Jean-Luc Nevache rencontre la presse deux-roues
Jean-Luc Nevache, le Délégué interministériel à la sécurité routière, a convié la presse deux-roues à un déjeuner informel pour débattre de l'accidentologie de ce moyen de transport, qui représente encore un quart des tués sur les routes, et demeure l'un des axes majeur de son action avec la lutte contre l’alcool au volant.
La mortalité à deux-roues est plus élevée en France qu'en Angleterre ou en Allemagne. Les causes en sont assez clairement identifiées, mais aucune solution ne saute pour autant aux yeux, et l’on comprend la tâche difficile qui incombe à cet ex-préfet de Corse. Venu à moto avec son gilet airbag, conduit par Pascal Dunikowski, le Chargé de mission deux-roues motorisé à la Direction de la sécurité routière, M. Nevache affirme que l’équipement des utilisateurs de deux-roues sera l'une des priorités pour réduire les conséquences d’un accident.
Le Délégué interministériel a parfaitement intégré que le scooter 125 et le scooter trois-roues sont des engins moins dangereux, avec des risques plus proches de ceux de l’automobile que de la moto.
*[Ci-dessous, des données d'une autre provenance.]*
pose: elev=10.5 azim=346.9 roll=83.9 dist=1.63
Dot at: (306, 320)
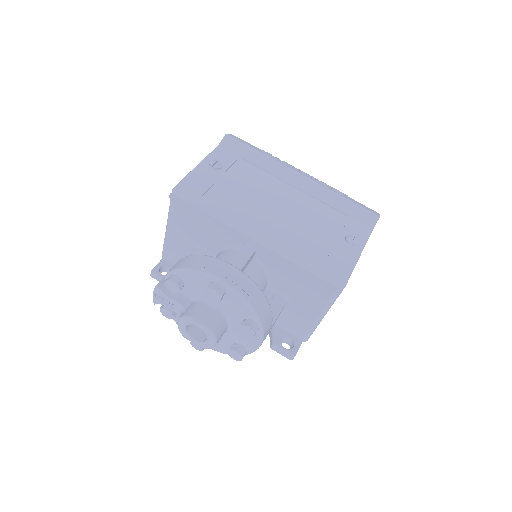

Nous devrions donc voir prochainement quelques aménagements en leur faveur, comme la réciprocité 125 cm3 <> trois-roues L5e, qui permettrait de passer de l'un à l'autre sans avoir à suivre la formation de 7 heures, contrairement à ce qui prévaut aujourd'hui selon la lettre de l'arrêté du 17 décembre 2010. Le décret portant correction de ce point particulier serait prêt, et ce ne serait plus qu’une question de délais administratifs… On parle d'une publication au JO d'ici quelques semaines, peut-être avant la fin de l'année 2011.
Remontée de files légalisée prochainement
De même, le Délégué est ouvertement en faveur de la légalisation de la remontée de files : « Nous attendons les premiers retours de la Belgique qui vient de légaliser cet usage. Ce sera plus facile de contrôler les pratiques dans un cadre réglementaire précis, dont l'un des aspects sera l'autorisation de remonter les files entre les deux dernières files de gauche, en dessous de 50 km/h et avec un différentiel maximum de 20 km/h avec les voitures. » Cela évitera peut-être que certains motards ne considèrent cette voie comme une autoroute prioritaire… Jean-Luc Nevache rappelle également que «les motards n’ont pas une bonne image parmi les automobilistes et la remontée de files est mal perçue par une majorité. Nous avons donc un travail éducatif à réaliser sur le partage de la chaussée et le respect des autres. »
S'agissant des 50 cm3, le bridage de la vitesse à 45 km/h par construction semble figé, car c’est une limite européenne. En revanche, le contrôle technique ne semble plus une priorité pour les 50 cm3 et serait abandonné pour les plus grosses cylindrées.
Réduire les tués en grosses cylindrées
Finalement, M. Nevache reconnaît que le travail doit porter en priorité sur la pratique moto de grosse cylindrée, le week-end et en rase campagne. Un usage de loisir et occasionnel, qui souligne que le manque de pratique et une trop grande confiance en ses capacités sont souvent la cause des accidents, plus que le manque de formation. Les tués à moto ne sont pas principalement des jeunes, comme on peut le voir en automobile (21 % des tués ont moins de 25 ans). Pas de solution toute faite, mais une réflexion que nous devons tous mener si l’on ne veut pas subir une répression encore plus forte, quelle que soit l’issue des prochaines élections.
M. Nevache a donné rendez-vous au Salon de Paris, où il devrait annoncer les résultats et les mesures issues de la concertation deux-roues motorisé, qui s'est tenue en automne.